The Myth of Leadership
- Author: Jeffrey Nielsen
- Language: English
- Genre: Non-fiction
- Publication date: 2004
- Publication place: United States

= The Myth of Leadership =

2004 book by Jeffrey Nielsen

The Myth of Leadership: Creating Leaderless Organizations
is a book written by former Brigham Young University lecturer Jeffrey Nielsen, who teaches philosophy at Westminster College, Salt Lake City, Utah and at Utah Valley University, Orem, Utah.

== Basis ==
The book is based on Nielsen's concept of the "myth of leadership."

Professor Nielsen argues that we frequently use the words "leader" and "leadership" metaphorically to refer to some talent or skill that is needed, which use does little damage as well as little good. However he adds, when we use the words formally to designate officially someone as a leader or some position as involving leadership, then we create unhealthy and deleterious organizational and community relationships.

As soon as we formally designate a leader, Nielsen argues, we set up within an organization a dichotomy: two groups - to one we assign duties, and to the other we assign privileges. We confer unique and powerful privileges upon the few leaders and specify numerous duties to be obeyed by the many followers. The followers, the vast majority, are consigned to an inferior status, even to be sacrificed, if needs be, to preserve and protect the power and privilege of those designated as leaders – whether through layoffs, war, tax cuts, or even welfare reform. To the leaders, the élite few, we grant the rights and privileges to command and control the vast resources, most importantly the information and decision-making power. There are no exceptions to this split between the privileged few and the burdened many – it will occur, Nielsen believes, in any and every organization that formally designates individuals as leaders and positions as leadership positions.

Just as soon as we call someone the leader, Nielsen says, we have created a rank-based context that defines power as “power-over", even to the extent of coercion and manipulation; authority as the right to exercise power in a command-and-control manner; and hierarchy as the means of transmission of authority from the top down through privileged delegation. There is no way to avoid this - it is inevitable.
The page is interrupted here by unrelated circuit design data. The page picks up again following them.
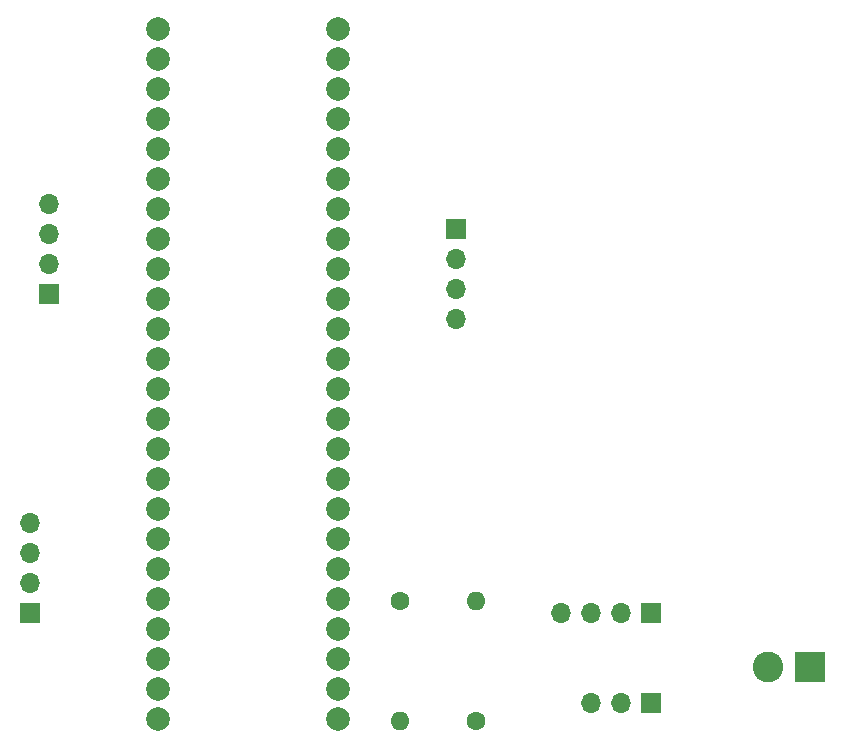
<source format=gbr>
%TF.GenerationSoftware,KiCad,Pcbnew,7.0.7*%
%TF.CreationDate,2023-11-29T00:45:09-05:00*%
%TF.ProjectId,master-board,6d617374-6572-42d6-926f-6172642e6b69,rev?*%
%TF.SameCoordinates,Original*%
%TF.FileFunction,Soldermask,Bot*%
%TF.FilePolarity,Negative*%
%FSLAX46Y46*%
G04 Gerber Fmt 4.6, Leading zero omitted, Abs format (unit mm)*
G04 Created by KiCad (PCBNEW 7.0.7) date 2023-11-29 00:45:09*
%MOMM*%
%LPD*%
G01*
G04 APERTURE LIST*
%ADD10R,1.700000X1.700000*%
%ADD11O,1.700000X1.700000*%
%ADD12C,1.600000*%
%ADD13O,1.600000X1.600000*%
%ADD14C,2.000000*%
%ADD15R,2.600000X2.600000*%
%ADD16C,2.600000*%
G04 APERTURE END LIST*
D10*
%TO.C,J5*%
X116950000Y-113000000D03*
D11*
X116950000Y-110460000D03*
X116950000Y-107920000D03*
X116950000Y-105380000D03*
%TD*%
D12*
%TO.C,R2*%
X148250000Y-112020000D03*
D13*
X148250000Y-122180000D03*
%TD*%
D10*
%TO.C,J2*%
X169500000Y-112980000D03*
D11*
X166960000Y-112980000D03*
X164420000Y-112980000D03*
X161880000Y-112980000D03*
%TD*%
D10*
%TO.C,J6*%
X118550000Y-85990000D03*
D11*
X118550000Y-83450000D03*
X118550000Y-80910000D03*
X118550000Y-78370000D03*
%TD*%
D10*
%TO.C,J3*%
X169500000Y-120600000D03*
D11*
X166960000Y-120600000D03*
X164420000Y-120600000D03*
%TD*%
D10*
%TO.C,J4*%
X153000000Y-80480000D03*
D11*
X153000000Y-83020000D03*
X153000000Y-85560000D03*
X153000000Y-88100000D03*
%TD*%
D14*
%TO.C,Teensy4.1*%
X127760000Y-63580000D03*
X127760000Y-66120000D03*
X127760000Y-68660000D03*
X127760000Y-71200000D03*
X127760000Y-73740000D03*
X127760000Y-76280000D03*
X127760000Y-78820000D03*
X127760000Y-81360000D03*
X127760000Y-83900000D03*
X127760000Y-86440000D03*
X127760000Y-88980000D03*
X127760000Y-91520000D03*
X127760000Y-94060000D03*
X127760000Y-96600000D03*
X127760000Y-99140000D03*
X127760000Y-101680000D03*
X127760000Y-104220000D03*
X127760000Y-106760000D03*
X127760000Y-109300000D03*
X127760000Y-111840000D03*
X127760000Y-114380000D03*
X127760000Y-116920000D03*
X127760000Y-119460000D03*
X127760000Y-122000000D03*
X143000000Y-122000000D03*
X143000000Y-119460000D03*
X143000000Y-116920000D03*
X143000000Y-114380000D03*
X143000000Y-111840000D03*
X143000000Y-109300000D03*
X143000000Y-106760000D03*
X143000000Y-104220000D03*
X143000000Y-101680000D03*
X143000000Y-99140000D03*
X143000000Y-96600000D03*
X143000000Y-94060000D03*
X143000000Y-91520000D03*
X143000000Y-88980000D03*
X143000000Y-86440000D03*
X143000000Y-83900000D03*
X143000000Y-81360000D03*
X143000000Y-78820000D03*
X143000000Y-76280000D03*
X143000000Y-73740000D03*
X143000000Y-71200000D03*
X143000000Y-68660000D03*
X143000000Y-66120000D03*
X143000000Y-63580000D03*
%TD*%
D15*
%TO.C,J1*%
X182950000Y-117555000D03*
D16*
X179450000Y-117555000D03*
%TD*%
D12*
%TO.C,R1*%
X154700000Y-122180000D03*
D13*
X154700000Y-112020000D03*
%TD*%
M02*

</source>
Professor Nielsen relates it to what Michel Foucault might have called the discourse formation of the concept of leadership, and it is what Stephen Austin would call the speech act of leader.

The myth of leadership creates a rank-based culture where the leaders possess special privilege to speak and the followers possess an unreciprocated obligation to listen; where the leaders are entitled to monopolize information, control decision-making, and command obedience, thus establishing a culture of secrecy and inauthentic communication. The myth of leadership justifies an organization, whether political, religious, or corporate where:
- the leader speaks and the followers listen
- the leader controls information and the followers can only guess
- the leader knows and the followers only have opinions
- the leader decides and the followers just do what they're told
- the leader directs resources and the followers must make do with less and less
- the leader commands and the followers obey
- the leader is superior and the followers are inferior

==Values==
The implications of the peer principle
require that the following values be recognized, respected, and implemented:

1. openness with information – as opposed to the secrecy allowed and considered legitimate with leaders and leadership.
2. transparency in the decision-making process, which requires greater participation of all affected parties – as opposed to the top-down and behind closed door decision-making allowed and considered legitimate with leaders and leadership.
3. cooperation and sharing of management roles and responsibilities, which requires the exercise of power-in-common – as opposed to the command and control nature of the exercise of power-over allowed and considered legitimate with leaders and leadership.
4. commitment to peer deliberation as the legitimate exercise of authority – as opposed to the rank-based exercise of coercive, manipulative, or even persuasive authority allowed and considered legitimate with leaders and leadership.